Malgré des résultats particulièrement encourageants, la filière technologique est trop souvent méconnue des lycéens et de leurs parents. S’il convient de prendre des mesures pour remédier à ce paradoxe, la méthode et les objectifs poursuivis par le gouvernement vont clairement à l’encontre de la nécessaire valorisation des parcours en filière technologique.
1. Une réforme en trompe l’œil
Le gouvernement souhaite en effet enclencher la rénovation des séries STI (sciences et technologies industrielles) et STL (sciences et technologies de laboratoires). Si l’intention de départ est bien évidemment louable, le schéma retenu par le gouvernement n’est clairement pas à la hauteur des enjeux, une fois de plus. Cette réforme s’annonce même comme une nouvelle régression en la matière et provoque déjà l’hostilité générale dans le monde éducatif.

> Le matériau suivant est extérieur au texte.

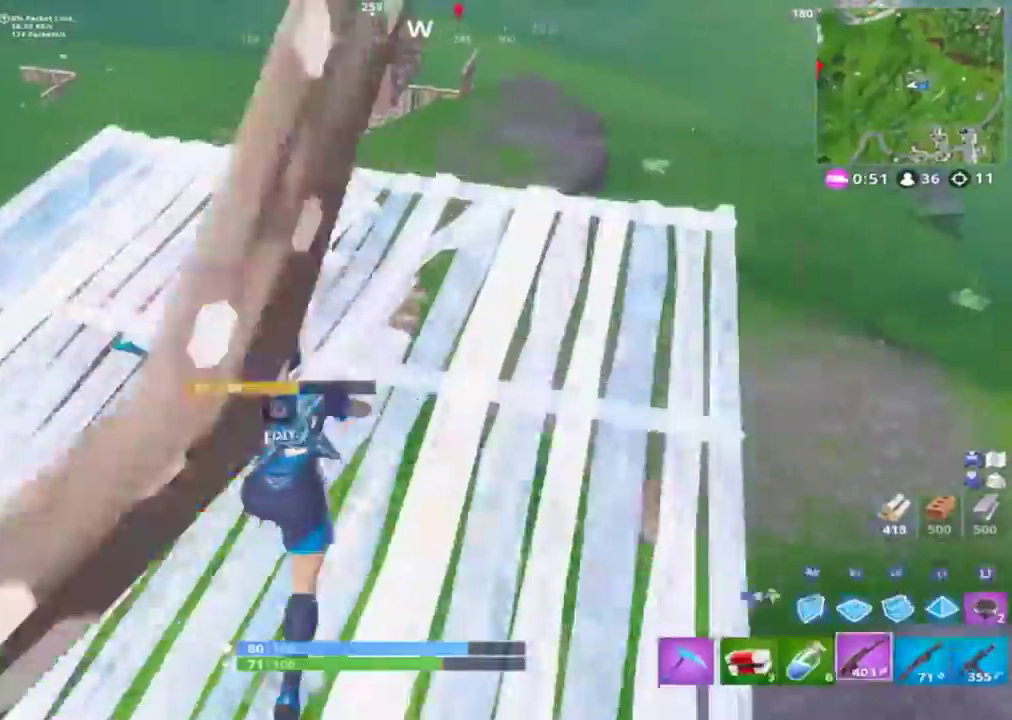
{"dt_ms": 500, "buttons": [], "left_stick": "up", "right_stick": "center", "events": [[367, "CIRCLE", "down"], [433, "CIRCLE", "up"]]}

L’un des principaux syndicats de professeurs, le SNES-FSU, a déjà dénoncé vigoureusement la véritable « philosophie » qui sous-tend cette réforme, à savoir la recherche d’économies au détriment de la réussite des élèves. Tout laisse ainsi à penser qu’elle vise avant tout à supprimer des postes d’enseignants.
2. Des spécificités à défendre pour valoriser le parcours de chaque jeune
En faisant progresser le volume horaire des matières dites « générales » et en diminuant celui des enseignements technologiques, cette réforme va progressivement gommer ce qui faisait la force de ces filières, à savoir la spécialisation.

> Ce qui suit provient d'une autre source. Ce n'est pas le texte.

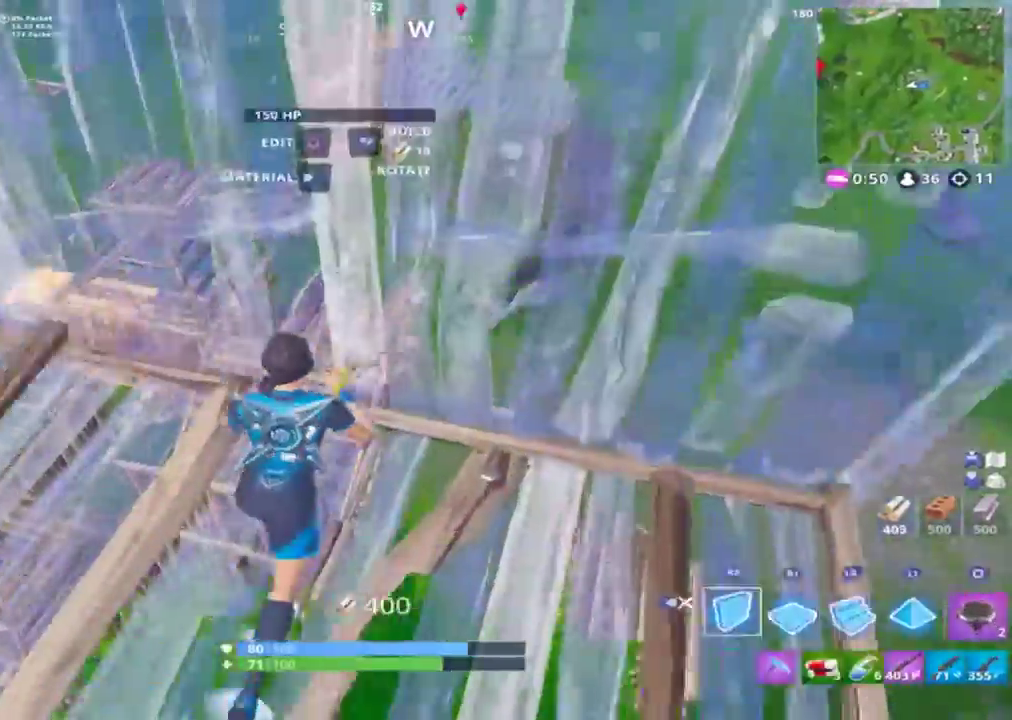
{"dt_ms": 500, "buttons": [], "left_stick": "up", "right_stick": "down-left", "events": [[133, "R1", "down"], [200, "CIRCLE", "down"], [233, "CIRCLE", "up"], [233, "R1", "up"], [233, "right_stick", "down-left"]]}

De nos jours, la spécialisation est incontestablement la porte d’entrée la plus efficace au sein d’un marché du travail de plus en plus exigeant en matière de qualification. Etre bien formé dans un domaine précis reste le meilleur moyen de dénicher un emploi stable et de s’y maintenir. Tous les élèves ne sont pas faits pour mener de longues études, encore moins au sein de cursus « généraux ». Tous ne le souhaitent pas non plus.
Favoriser à tout prix le prolongement des études après le bac est non seulement une aberration totale du point de vue humain mais qui plus est extrêmement couteux pour la collectivité. La réussite d’une formation ne se mesure pas au nombre d’années d’études qu’elle propose mais bien à la qualité de l’insertion professionnelle qu’elle favorise.
Les passerelles entre les filières doivent bien entendu être facilitées, mais c’est surtout d’une reconnaissance réelle et d’une revalorisation effective dont a besoin la voie technologique pour séduire à nouveau.
3. L’indispensable réorganisation des études post-bac
Pour les bacheliers technologiques qui souhaitent poursuivre leurs études, l’université est devenue le lieu de « chute » privilégié. Le résultat est malheureusement sans appel : 70% d’entre eux ne parviendront pas à accéder à l’année de licence (bac +3). Cet échec de masse est intolérable, surtout lorsqu’on sait qu’il existe tout un ensemble de structures spécialement conçues pour accueillir ces étudiants dans des conditions d’encadrement et de formation extrêmement efficaces (IUT, BTS,…).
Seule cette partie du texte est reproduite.